‘In a transition house I can learn who I am again’

‘In a transition house I can learn who I am again’
‘In a transition house I can learn who I am again’

They have existed in the Netherlands and Scandinavia for about forty years, and the second transition house has just opened in our country. Prisoners who are at the end of their sentence are guided towards their reintegration into society. We took a look.

Geert De WeyerNovember 7, 202303:00

While a handful of workmen are still busy plastering or checking the electricity, participant number three arrives: a forty-something in jeans with a ponytail. He drags countless cardboard boxes from the moving van outside. Books, clothes and personal items are given a place in a room overlooking a large garden.

Over the next few weeks, a maximum of thirteen participants between the ages of 18 and 60 will arrive at this just-opened transition house in Gentbrugge. “A small-scale transition house for detainees who are almost at the end of their sentence,” is how the Ministry of Justice describes it. It is the second in our country, after one opened in Mechelen four years ago.

Participants work here under the guidance of six life coaches, two strength coaches and a deputy coordinator on their reintegration into society. And that is often necessary, knows Romina Scarpone (33) from STERKhuis, the partnership for the management of transition homes in Belgium. “Those who have been in detention for years often find it difficult to return to society. Here we not only prepare them for their job or how to handle money, we also check whether we can restore their network – family or friends.”

Even the smallest actions are not easy for those who spent years in detention, emphasizes Dorien Van Humbeeck (37), coordinator of the Mechelen transition house. “Some are released after twenty years without ever having owned a smartphone. Even buying a train ticket digitally is a challenge for those who are not up to date with technology. You have to understand: in prison life stands still all this time, while outside everything goes on.” There are collaborations with the VDAB, she says, “but we also mediate with specialized partners in restorative conversations between perpetrator and victim, or draw up a payment plan for the victim.” The chances of success? Official research has not been conducted for the time being, but STERKhuis estimates that to date 70 to 80 percent have not relapsed.


Both houses work together with their colleagues from the Netherlands, where transition houses have been fulfilling their social role for about forty years. Only in 2018, under the master plan of then Minister of Justice Koen Geens (CD&V), was a first step towards transition houses taken. Successor Van Quickenborne (Open Vld) saw that it was paying off and gave the project a boost. Although it doesn’t go smoothly. Scarpone: “We are very dependent on the neighborhood and local government. We invited local residents to this house via 500 flyers for an information session.
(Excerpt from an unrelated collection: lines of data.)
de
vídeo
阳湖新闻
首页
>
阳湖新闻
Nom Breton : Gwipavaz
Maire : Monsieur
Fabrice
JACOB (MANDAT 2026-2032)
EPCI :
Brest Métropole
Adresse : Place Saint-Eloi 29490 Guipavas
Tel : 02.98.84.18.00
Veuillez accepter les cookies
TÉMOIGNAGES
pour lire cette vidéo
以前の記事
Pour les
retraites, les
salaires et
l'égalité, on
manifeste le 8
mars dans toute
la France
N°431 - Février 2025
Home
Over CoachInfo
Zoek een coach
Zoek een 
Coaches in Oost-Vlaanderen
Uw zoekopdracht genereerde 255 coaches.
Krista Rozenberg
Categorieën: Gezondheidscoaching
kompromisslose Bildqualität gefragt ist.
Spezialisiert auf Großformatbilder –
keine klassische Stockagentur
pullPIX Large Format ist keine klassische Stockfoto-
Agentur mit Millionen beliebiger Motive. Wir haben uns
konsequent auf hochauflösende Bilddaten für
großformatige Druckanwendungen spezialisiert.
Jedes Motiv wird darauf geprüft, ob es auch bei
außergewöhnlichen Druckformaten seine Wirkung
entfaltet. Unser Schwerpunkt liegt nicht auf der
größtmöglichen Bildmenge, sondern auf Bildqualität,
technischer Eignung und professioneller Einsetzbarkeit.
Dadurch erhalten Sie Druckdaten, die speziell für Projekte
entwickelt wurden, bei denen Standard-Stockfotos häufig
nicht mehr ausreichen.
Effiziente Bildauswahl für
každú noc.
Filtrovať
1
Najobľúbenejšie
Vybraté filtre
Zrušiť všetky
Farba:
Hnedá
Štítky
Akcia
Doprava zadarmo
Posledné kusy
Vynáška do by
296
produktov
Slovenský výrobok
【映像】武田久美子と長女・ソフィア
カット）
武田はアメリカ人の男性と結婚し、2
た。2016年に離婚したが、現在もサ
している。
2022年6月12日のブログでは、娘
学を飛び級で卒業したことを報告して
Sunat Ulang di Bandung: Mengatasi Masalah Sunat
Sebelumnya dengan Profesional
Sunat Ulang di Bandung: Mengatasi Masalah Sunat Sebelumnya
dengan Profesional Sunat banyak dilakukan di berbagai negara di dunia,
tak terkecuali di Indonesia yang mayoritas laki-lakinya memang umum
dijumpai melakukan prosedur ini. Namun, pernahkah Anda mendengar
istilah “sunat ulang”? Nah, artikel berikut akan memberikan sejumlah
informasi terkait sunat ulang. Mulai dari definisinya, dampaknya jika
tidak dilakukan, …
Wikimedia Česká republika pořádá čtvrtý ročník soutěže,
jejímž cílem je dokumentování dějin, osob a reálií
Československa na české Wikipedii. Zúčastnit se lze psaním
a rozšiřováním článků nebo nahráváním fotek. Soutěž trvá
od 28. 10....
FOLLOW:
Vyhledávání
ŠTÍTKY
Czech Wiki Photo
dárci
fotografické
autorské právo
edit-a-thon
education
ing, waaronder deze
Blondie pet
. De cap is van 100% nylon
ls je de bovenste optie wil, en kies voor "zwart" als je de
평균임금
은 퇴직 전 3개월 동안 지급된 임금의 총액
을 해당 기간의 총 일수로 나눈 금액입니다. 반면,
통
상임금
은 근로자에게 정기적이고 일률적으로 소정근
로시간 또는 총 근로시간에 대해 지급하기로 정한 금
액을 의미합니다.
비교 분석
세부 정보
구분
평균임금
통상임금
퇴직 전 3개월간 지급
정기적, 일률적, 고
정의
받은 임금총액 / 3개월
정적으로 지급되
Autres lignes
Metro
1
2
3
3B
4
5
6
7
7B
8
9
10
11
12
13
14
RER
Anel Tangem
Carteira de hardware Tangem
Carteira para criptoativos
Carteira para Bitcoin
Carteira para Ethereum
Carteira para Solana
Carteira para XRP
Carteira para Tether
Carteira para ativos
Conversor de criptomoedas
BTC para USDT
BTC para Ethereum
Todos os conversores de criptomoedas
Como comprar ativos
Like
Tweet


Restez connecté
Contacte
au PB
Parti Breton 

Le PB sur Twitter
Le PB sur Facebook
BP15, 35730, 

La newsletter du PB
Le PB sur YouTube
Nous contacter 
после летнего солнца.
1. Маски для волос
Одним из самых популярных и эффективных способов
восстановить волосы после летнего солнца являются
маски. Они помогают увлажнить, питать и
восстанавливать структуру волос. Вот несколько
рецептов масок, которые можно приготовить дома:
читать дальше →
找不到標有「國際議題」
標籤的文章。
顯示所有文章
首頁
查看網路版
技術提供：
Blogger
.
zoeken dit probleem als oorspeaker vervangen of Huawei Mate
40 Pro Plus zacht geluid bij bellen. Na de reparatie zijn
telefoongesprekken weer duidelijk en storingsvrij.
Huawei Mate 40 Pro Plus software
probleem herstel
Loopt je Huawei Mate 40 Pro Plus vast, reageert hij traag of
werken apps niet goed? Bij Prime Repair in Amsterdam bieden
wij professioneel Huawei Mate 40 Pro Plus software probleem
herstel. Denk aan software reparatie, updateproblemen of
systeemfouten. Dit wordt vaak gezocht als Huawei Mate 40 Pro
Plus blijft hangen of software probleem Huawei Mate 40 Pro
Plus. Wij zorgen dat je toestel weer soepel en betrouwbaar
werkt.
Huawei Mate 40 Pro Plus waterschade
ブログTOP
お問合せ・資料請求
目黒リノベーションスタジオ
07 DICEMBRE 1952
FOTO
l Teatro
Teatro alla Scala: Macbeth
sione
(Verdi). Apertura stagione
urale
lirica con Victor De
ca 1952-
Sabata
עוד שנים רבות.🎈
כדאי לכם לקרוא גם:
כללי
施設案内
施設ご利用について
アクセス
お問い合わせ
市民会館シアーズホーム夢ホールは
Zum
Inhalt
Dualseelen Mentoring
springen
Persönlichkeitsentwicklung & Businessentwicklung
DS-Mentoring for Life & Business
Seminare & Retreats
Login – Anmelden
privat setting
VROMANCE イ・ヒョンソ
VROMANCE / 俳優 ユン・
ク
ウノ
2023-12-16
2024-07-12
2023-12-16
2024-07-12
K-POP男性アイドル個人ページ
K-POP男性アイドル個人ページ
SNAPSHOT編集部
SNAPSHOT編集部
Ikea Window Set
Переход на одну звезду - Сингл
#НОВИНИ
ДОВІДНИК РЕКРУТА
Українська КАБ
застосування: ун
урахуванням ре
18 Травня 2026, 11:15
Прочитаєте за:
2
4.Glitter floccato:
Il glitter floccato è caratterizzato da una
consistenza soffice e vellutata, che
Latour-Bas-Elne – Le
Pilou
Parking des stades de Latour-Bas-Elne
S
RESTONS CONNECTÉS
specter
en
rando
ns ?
About fifty people showed up and spoke with team members from Mechelen and (former) participants. They explained that they had to work intensively in a transition house to become human again. This is how understanding was created. We were able to eliminate or refute concerns about more blue in the street, noise pollution or privacy. The most concerned neighbor even gave us a welcome plant at the opening.”

There is less understanding from politicians. Scarpone: “Other locations suitable for us were repeatedly blocked by the local government. Everyone is in favor of it, but not in your own backyard. The support base is too small. Bizarre, because the cost to society becomes much lower if we can reduce recidivism.”

It turns out that every participant has their own demons. 27-year-old J., who describes his past as “drug-related stupidity when I was 18” and lived intermittently in limited detention or electronic monitoring, knows why he is here. “I’m quite on board with everything. But I met a man who, after twenty years in prison, ended up in limited detention and threw himself under a train. He couldn’t handle that sudden change. If there had been houses like this, he might still be alive.” His own concerns? “I have been in trouble with the law since I was eighteen shit. In prison you are lived. With this concept, I understand, I am supported and I can relearn who I am and what I need to not go wrong again.” He takes the strict rules here for granted. “I applied for this myself and know what I am working towards.” He has already started an IT training course.